Então, possuir todas as suas coisas não é realmente uma opção; é melhor alugar, usar o streaming, assinar. Carros, por exemplo. Os jovens não esperam necessariamente ter um. Eles se juntarão a um clube e pegarão emprestado para usar quando for necessário. Isso exige novos tipos de financiamento, novas formas de seguro, compras em grupo e novas maneiras de fazer as coisas que não significam necessariamente cada pessoa ter itens caros para uso individual.
Atingimos em muitos países uma espécie de “pico” e não precisamos de mais coisas. Preferimos ter experiências e gastar nosso dinheiro melhorando nosso capital cultural, que depois compartilhamos com o mundo nas redes sociais, mostrando-nos escalando montanhas, andando de skate ou correndo por aí, em vez de comprar relógios.
Acho que esses hábitos estão aqui para ficar. As gerações jovens nasceram como nativas digitais e esperam que tudo esteja disponível por meio de um aplicativo com total integração em todos os canais. Pesquisas mostram que os alphas estão mais preocupados com a sua privacidade online. Portanto, eles podem ter uma pegada menor em termos de programação pessoal de informações que compartilham, estão mais conscientes das questões de privacidade. E ainda assim, é claro, eles viverão online e consumirão online. A maior parte de seu entretenimento será por meio das redes sociais e do YouTube.
Acho que a boa notícia é que a geração alpha prefere o varejo físico em comparação com a geração anterior. Ela gosta do analógico, quer estar no mundo real com pessoas reais. Sair, estar em espaços físicos, acho que tudo isso durará definitivamente até a próxima geração – pessoalmente, acho que para sempre.
M&C: Falando em futuro, quais serão as consequências no longo prazo da pandemia no varejo e nos negócios em geral?
Kate Ancketill: Como mencionei antes, aumentou a velocidade de desalavancagem do varejo físico e de sua substituição pelo comércio eletrônico. Qualquer coisa que não estivesse ou não pudesse ficar online muito rapidamente obviamente não gerava dinheiro durante o lockdown. Portanto, isso acelerou a confusão pela qual todos temos passado nos últimos 20 anos para melhorar a capacidade online de alternar entre canais físicos e digitais, conforme necessário. Coisas como o clique e retire foram aprimoradas e se tornaram fáceis para que todos possam acessá-las, incluindo idosos que não são nativos digitais, por exemplo.

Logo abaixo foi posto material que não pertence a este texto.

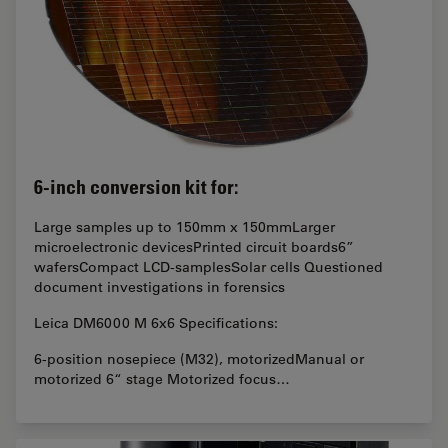
6-inch conversion kit for:
Large samples up to 150mm x 150mmLarger
microelectronic devicesPrinted circuit boards6”
wafersCompact LCD-samplesSolar cells Questioned
document investigations in forensics
Leica DM6000 M 6x6 Specifications:
6-position nosepiece (M32), motorizedManual or
motorized 6“ stage Motorized focus…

Mas também acho que, no geral, isso eliminou os vulneráveis. Muitas empresas não sobreviveram, principalmente as que tinham vulnerabilidades estruturais e econômicas. O que a covid-19 fez foi sacudir essa árvore para que o que sobrou fosse mais robusto e implantasse tecnologias modernas para garantir que fosse rentável e eficiente.
O backend operacional foi melhorado para dar resiliência para futuras paralisações potenciais ou outras pandemias. Isso diminuiu o patrimônio físico, provavelmente de forma permanente. Esperamos que o que sobreviveu seja melhor e mais adequado ao cliente moderno.